**PAGE EXTRACT:**
*-*-*
How to add possible divisor numbers?

How do I retrieve maximum sum of possible divisors numbers
I have a below function which will give possible divisors of number
Code
divisors <- function(x) {
y <- seq_len(ceiling(x / 2))
y[x %% y == 0]
}
Example
Divisors of 99 will give the below possible values.
divisors(99)
[1] 1 3 9 11 33
My expected Logic :
Go from last digit to first digit in the divisors value
The last number is 33, Here next immediate number divisible by 33 is 11 . So I selected 11 , now traversing from 11 the next immediate number divisible by 11 is 1. So selected 1. Now add all the numbers.
33 + 11 + 1 = 45
Move to next number 11, Now next immediate number divisible by 11 is 1. So selected 1. Now add all the numbers.
11 + 1 = 12
Here immediate
Move to next number 9, Now next immediate number divisible by 11 is 1. So selected 1. Now add all the numbers.
*-*-*
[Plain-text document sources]
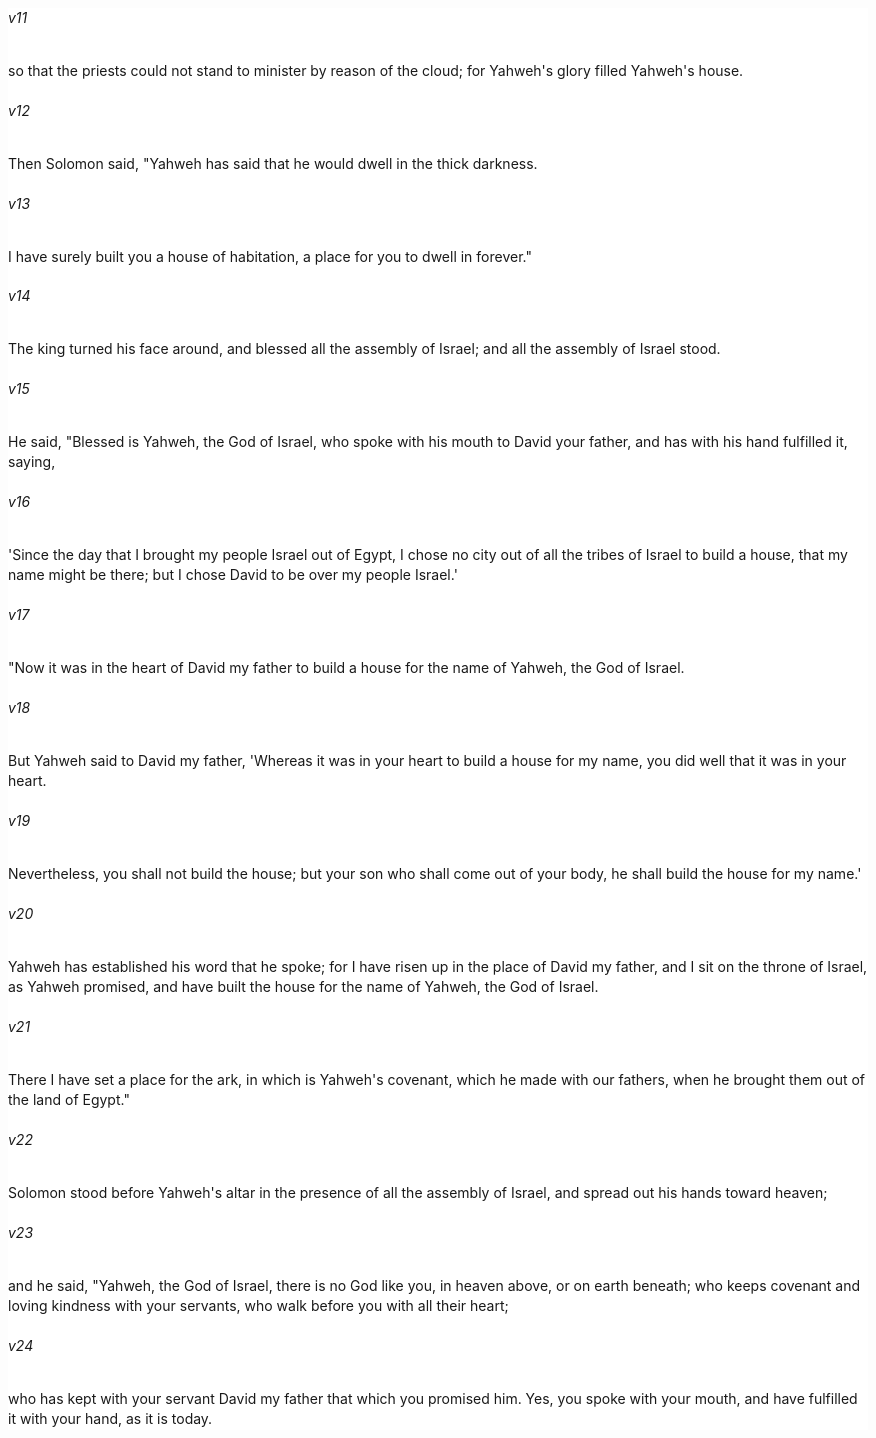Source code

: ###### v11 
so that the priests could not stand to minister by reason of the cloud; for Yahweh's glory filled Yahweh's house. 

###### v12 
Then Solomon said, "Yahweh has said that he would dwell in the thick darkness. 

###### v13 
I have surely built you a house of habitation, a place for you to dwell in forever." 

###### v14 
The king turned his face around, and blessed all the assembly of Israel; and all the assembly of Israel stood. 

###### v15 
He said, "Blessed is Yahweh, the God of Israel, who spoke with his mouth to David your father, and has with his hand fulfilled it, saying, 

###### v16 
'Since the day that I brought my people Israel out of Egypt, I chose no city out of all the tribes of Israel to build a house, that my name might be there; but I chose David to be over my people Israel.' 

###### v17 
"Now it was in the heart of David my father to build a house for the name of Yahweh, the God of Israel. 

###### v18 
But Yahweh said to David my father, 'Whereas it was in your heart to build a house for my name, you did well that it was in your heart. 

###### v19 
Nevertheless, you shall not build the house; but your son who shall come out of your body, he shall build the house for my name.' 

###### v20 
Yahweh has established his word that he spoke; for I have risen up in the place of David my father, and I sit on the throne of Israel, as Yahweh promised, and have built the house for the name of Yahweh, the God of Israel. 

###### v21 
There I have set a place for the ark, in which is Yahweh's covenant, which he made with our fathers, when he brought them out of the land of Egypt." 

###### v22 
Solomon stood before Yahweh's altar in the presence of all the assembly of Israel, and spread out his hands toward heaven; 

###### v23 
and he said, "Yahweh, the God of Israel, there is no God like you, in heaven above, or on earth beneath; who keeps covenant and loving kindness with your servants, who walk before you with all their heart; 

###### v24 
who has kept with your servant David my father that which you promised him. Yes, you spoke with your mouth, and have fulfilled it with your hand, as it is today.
*-*-*
**STUDY QUESTIONS:**
1 > Decide whether each statement agrees with the divisor question, answering yes or no and quoting the deciding words: (a) the function builds its candidate values with seq_len applied to the ceiling of half the input; (b) calling divisors(99) includes 99 in the output; (c) starting from 33, the numbers selected add up to 45.
2 > Return the part of the divisor question from "How do I retrieve" to "seq_len(ceiling(x / 2))", unchanged.

**SOLVED PROBLEMS:**
1 >
(a) Yes: "y <- seq_len(ceiling(x / 2))"
(b) No: "[1] 1 3 9 11 33"
(c) Yes: "33 + 11 + 1 = 45"

2 >
How do I retrieve maximum sum of possible divisors numbers
I have a below function which will give possible divisors of number
Code
divisors <- function(x) {
y <- seq_len(ceiling(x / 2))